● WHAT TO WORK ON: After finding the line with "left elbow: (516, 464)" in the entries below, retype exactly each line from there through the line with "left front paw: (285, 258)", including that final line.

DATA EXTRACTS Start Marker

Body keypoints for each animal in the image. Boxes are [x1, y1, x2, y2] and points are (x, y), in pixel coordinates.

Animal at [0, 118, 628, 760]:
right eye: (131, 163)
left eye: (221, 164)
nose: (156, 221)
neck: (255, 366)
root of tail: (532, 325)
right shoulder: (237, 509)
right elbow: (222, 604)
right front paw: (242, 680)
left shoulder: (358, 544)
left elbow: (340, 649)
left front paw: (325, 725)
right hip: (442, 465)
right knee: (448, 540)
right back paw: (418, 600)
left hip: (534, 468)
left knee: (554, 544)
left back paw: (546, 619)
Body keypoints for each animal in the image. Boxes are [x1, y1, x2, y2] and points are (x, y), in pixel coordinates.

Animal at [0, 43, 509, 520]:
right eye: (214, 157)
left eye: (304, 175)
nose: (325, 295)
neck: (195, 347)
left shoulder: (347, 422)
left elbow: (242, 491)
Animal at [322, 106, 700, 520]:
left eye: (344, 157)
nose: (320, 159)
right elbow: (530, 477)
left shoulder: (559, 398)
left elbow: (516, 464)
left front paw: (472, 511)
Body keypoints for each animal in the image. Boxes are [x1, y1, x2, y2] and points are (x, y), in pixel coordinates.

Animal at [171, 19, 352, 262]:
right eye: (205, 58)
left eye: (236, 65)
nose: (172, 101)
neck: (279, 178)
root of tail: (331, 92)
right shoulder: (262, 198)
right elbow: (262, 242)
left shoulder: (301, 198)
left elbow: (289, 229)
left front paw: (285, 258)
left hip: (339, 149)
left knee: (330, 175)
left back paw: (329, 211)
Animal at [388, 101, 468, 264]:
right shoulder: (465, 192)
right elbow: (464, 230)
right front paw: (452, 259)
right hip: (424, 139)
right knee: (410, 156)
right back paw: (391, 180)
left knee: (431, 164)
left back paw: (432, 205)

DATA EXTRACTS End Marker
DATA EXTRACTS Start Marker

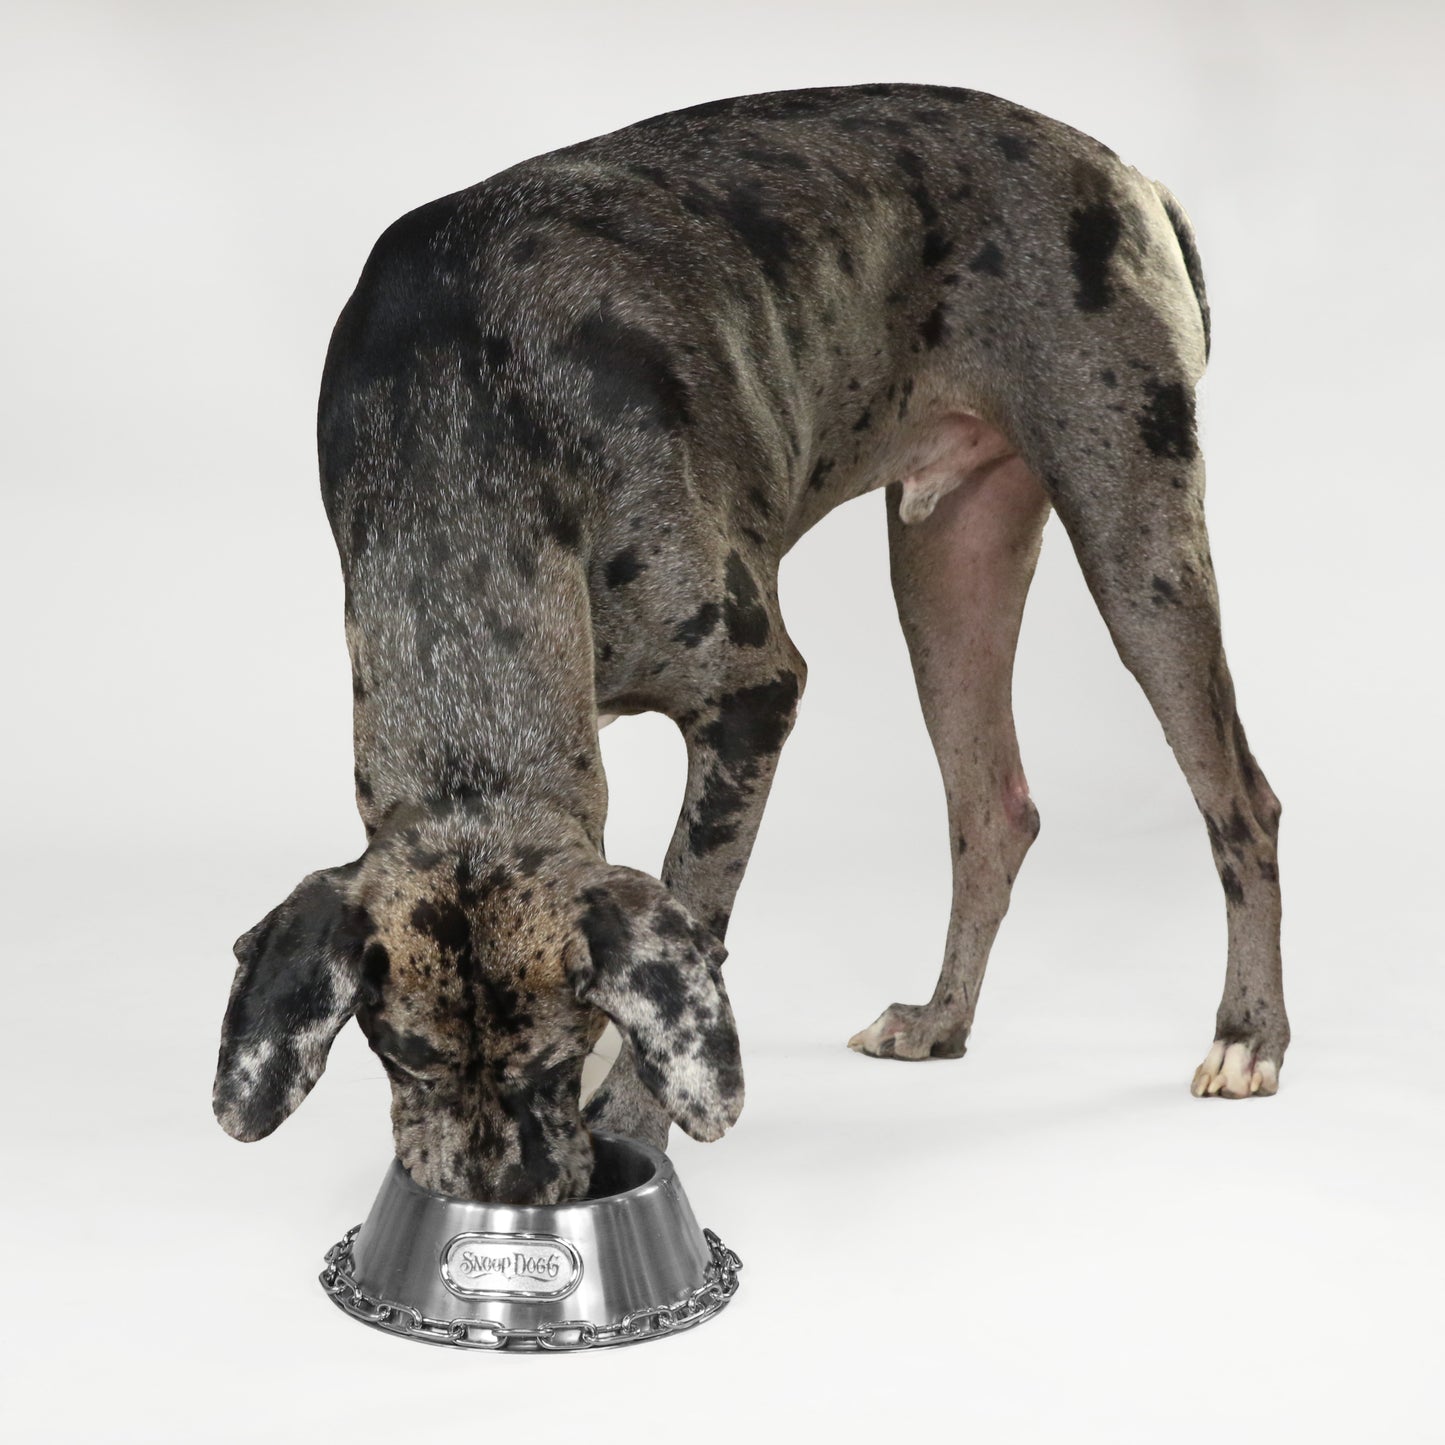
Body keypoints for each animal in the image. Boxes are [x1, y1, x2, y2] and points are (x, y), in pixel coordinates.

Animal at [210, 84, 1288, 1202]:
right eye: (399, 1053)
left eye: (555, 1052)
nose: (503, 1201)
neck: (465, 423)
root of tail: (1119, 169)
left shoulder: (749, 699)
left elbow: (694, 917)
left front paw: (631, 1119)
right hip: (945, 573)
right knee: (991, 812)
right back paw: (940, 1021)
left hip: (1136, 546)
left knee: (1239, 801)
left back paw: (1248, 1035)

DATA EXTRACTS End Marker
DATA EXTRACTS Start Marker

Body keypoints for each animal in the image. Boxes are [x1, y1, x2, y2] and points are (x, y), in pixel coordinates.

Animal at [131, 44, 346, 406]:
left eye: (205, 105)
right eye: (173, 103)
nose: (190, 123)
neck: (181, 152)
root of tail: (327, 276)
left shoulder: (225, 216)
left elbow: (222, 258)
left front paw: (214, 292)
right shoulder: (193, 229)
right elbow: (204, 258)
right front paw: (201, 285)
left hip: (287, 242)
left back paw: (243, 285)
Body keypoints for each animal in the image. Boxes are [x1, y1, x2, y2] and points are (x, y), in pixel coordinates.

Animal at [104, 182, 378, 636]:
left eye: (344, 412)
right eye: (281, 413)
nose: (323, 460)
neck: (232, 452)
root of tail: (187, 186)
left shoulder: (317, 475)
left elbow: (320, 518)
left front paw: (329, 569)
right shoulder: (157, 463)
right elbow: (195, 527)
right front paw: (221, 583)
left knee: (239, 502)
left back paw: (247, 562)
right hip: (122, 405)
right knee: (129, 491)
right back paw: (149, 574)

DATA EXTRACTS End Marker

● ANSWER SPACE:
left elbow: (516, 464)
left front paw: (472, 511)
Body keypoints for each animal in the image. Boxes are [x1, y1, x2, y2] and points are (x, y), in pixel coordinates.

Animal at [171, 19, 352, 262]:
right eye: (205, 58)
left eye: (236, 65)
nose: (172, 101)
neck: (279, 178)
root of tail: (331, 92)
right shoulder: (262, 198)
right elbow: (262, 242)
left shoulder: (301, 198)
left elbow: (289, 229)
left front paw: (285, 258)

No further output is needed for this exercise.